Odd Ball Interview Questions

“How many basketballs can you fit in this room?”

calculate the volume of the room by measuring the length, width and breadth. A basketball is 29.5 inches in circumference, which gives it a volume of about 435 cubic inches.

Suppose the room is 12' x 12' x 8'. That gives it a volume of 1,990,656 cubic inches. Now, if spheres filled a room with perfect efficiency (i.e. no air gaps between them), there would be 1,990,656/435 = 4756.22 i.e. 4756 basketballs in the room.

Now, spheres don't pack together perfectly efficiently. The most efficient packing arragement is where you have staggered layers. This has a density of Pi/(2*sqrt(3)). Multiplying this by our original amount gives us 4150 basketballs in a room 12' x 12' x 8'.

Can get a lot more than that in the room if the basketballs are deflated first.

Lol, that's brilliant!

Kudos to those who got the apples and oranges riddle, I missed that...
 
which would tell you its size, not its weight, you're fired.

Don't be ridiculous, it'd tell you the mass of the elephant. The volume of water displaced is not equal to the volume of whatever's doing the displacing, unless external force is used to fully submerge the object - it's a product of mass.
 
Absolutely nothing.

The implication is that the water level would rise slightly due the volume of the brick, but the boat would now displace less water now that the brick is no longer on board, thus the effects cancel each other out, and there is no net effect to the water level.
Not quite :)
 
The elephant will displace it's own weight in water, assuming it floats.
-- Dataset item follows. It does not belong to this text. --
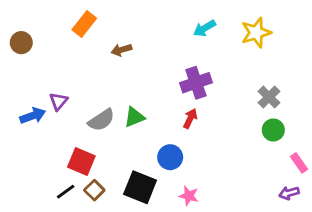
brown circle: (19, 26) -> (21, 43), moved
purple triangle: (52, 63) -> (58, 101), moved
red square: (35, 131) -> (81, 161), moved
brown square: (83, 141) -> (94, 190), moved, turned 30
Start with a tank full to the brim, put elephant in and then take it out and measure the drop in water level, that plus surface area of the tank then tells you the volume and hence weight of water displaced.

Have I woken up yet?
 
Don't be ridiculous, it'd tell you the mass of the elephant. The volume of water displaced is not equal to the volume of whatever's doing the displacing, unless external force is used to fully submerge the object - it's a product of mass.

No, so long as what you're putting in the water is denser than water, the water displaced will be the same volume as what you've put in. How could it possible be anything else?

And 1 litre of water is approximately 1 kg, therefore elephant weighed :)
No, water weighed, unless you know the density of an elephant it is useless.

What, this would work. Everyone knows the density of an elephant off the top of their head
:D
 
A manhole cover is round because the manhole is round.

This also works for square ones.

The apples, oranges and basketball questions would benefit from being on a conveyor belt.
 
The elephant will displace it's own weight in water, assuming it floats. Start with a tank full to the brim, put elephant in and then take it out and measure the drop in water level, that plus surface area of the tank then tells you the volume and hence weight of water displaced.

Have I woken up yet?
I don't think it would float, I get the impression elephants are pretty dense.
 
The elephant will displace it's own weight in water, assuming it floats. Start with a tank full to the brim, put elephant in and then take it out and measure the drop in water level, that plus surface area of the tank then tells you the volume and hence weight of water displaced.

Have I woken up yet?

The elephant will no doubt be measured as being slightly heavier than its actual weight, due to the extra air he inhaled before holding his breath.
 
Not quite :)

A slightly pourous brick?

And 1 litre of water is approximately 1 kg, therefore elephant weighed :)

Wouldn't that give us the weight of water equal to the size of the elephant? Implying that everything weighs the same albeit multiplied by volume?

What determines weight? Density?

Forgive me, I'm ill, but more importantly, I found boobs greatly more interesting than physics during my short stint at school... :D
 
The elephant will displace it's own weight in water, assuming it floats. Start with a tank full to the brim, put elephant in and then take it out and measure the drop in water level, that plus surface area of the tank then tells you the volume and hence weight of water displaced.

Have I woken up yet?

Quite frankly, I'd be telling the interviewer that they need the right tool for the job and that's some industrial scales. There is no point reinventing the wheel and I'd say that the cost benefit analysis for not hiring scales would indicate that this current plan needs to be re-evaluated.